*Problem to solve*.
Would you please return the lines of the entries below starting at the line that has "sendiri berarti semenanjung yang" and ending at the line that has "Hallgatóinknak", both included, exactly as they are?

Dataset entries
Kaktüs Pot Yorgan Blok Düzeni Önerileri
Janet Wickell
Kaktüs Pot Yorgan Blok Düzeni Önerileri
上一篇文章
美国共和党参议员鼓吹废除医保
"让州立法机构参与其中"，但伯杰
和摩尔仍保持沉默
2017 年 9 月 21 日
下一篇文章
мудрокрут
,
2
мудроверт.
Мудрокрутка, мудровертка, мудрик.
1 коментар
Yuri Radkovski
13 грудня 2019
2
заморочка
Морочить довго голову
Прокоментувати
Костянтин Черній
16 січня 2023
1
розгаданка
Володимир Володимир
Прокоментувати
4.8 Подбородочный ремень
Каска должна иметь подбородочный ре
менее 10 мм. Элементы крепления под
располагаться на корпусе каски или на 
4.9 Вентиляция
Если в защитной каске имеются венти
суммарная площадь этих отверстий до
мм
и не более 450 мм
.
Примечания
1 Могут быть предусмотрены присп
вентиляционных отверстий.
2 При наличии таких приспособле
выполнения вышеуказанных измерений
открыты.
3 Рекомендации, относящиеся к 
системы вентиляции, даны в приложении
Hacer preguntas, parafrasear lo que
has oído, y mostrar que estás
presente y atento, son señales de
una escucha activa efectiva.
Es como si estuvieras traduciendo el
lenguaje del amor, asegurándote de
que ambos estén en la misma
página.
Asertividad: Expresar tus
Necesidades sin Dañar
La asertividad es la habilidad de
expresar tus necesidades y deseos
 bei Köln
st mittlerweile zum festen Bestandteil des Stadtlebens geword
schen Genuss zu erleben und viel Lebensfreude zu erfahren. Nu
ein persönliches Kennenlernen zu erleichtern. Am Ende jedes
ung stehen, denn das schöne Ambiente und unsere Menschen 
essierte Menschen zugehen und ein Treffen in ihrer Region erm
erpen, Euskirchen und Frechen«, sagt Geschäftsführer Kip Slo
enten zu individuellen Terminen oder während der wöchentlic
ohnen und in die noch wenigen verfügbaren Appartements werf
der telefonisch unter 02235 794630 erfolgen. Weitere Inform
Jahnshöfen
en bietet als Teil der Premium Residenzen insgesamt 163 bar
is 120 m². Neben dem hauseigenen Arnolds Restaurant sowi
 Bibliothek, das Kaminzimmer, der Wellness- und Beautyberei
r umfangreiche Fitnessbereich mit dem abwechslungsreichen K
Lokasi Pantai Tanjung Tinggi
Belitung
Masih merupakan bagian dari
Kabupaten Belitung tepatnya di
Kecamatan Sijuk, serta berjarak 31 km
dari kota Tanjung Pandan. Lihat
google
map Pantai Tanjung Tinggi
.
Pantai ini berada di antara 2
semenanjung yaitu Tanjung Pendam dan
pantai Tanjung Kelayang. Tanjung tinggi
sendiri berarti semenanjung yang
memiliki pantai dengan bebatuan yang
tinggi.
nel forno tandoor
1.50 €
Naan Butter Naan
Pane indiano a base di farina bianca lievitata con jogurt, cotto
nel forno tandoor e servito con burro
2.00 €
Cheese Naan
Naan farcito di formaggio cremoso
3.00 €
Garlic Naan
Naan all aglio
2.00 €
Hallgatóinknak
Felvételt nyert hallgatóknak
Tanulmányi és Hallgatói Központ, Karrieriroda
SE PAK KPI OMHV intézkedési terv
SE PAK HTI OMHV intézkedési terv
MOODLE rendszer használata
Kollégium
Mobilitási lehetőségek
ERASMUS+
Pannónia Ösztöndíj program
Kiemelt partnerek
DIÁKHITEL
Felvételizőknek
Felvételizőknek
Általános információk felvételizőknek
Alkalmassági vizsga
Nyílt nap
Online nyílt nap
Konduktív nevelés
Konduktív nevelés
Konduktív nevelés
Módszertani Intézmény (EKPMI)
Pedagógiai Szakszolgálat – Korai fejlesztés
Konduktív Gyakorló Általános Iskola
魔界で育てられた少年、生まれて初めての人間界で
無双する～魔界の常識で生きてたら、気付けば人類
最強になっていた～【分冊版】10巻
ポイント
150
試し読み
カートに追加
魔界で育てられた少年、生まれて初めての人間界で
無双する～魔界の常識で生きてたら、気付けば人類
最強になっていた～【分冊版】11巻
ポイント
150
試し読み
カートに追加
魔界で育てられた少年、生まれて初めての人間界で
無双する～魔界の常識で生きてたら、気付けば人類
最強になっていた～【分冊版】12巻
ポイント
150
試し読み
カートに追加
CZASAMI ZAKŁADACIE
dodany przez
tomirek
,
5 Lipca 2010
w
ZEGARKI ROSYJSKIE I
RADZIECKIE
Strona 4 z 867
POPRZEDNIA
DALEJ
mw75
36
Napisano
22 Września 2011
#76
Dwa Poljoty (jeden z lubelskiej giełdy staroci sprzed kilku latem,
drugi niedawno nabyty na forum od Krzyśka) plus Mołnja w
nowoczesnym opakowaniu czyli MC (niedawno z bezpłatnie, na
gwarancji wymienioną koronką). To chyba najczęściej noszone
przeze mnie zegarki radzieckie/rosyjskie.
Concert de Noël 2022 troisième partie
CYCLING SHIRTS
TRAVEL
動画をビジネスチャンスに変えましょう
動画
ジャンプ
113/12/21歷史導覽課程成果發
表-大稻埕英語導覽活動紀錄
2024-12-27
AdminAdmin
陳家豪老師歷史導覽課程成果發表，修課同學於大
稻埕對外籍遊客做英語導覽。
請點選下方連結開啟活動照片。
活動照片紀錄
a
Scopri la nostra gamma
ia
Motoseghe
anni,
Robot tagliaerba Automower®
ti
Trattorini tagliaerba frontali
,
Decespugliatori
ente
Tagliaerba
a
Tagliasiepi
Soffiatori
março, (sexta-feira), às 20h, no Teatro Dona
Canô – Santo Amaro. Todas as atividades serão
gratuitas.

*Reply*.
sendiri berarti semenanjung yang
memiliki pantai dengan bebatuan yang
tinggi.
nel forno tandoor
1.50 €
Naan Butter Naan
Pane indiano a base di farina bianca lievitata con jogurt, cotto
nel forno tandoor e servito con burro
2.00 €
Cheese Naan
Naan farcito di formaggio cremoso
3.00 €
Garlic Naan
Naan all aglio
2.00 €
Hallgatóinknak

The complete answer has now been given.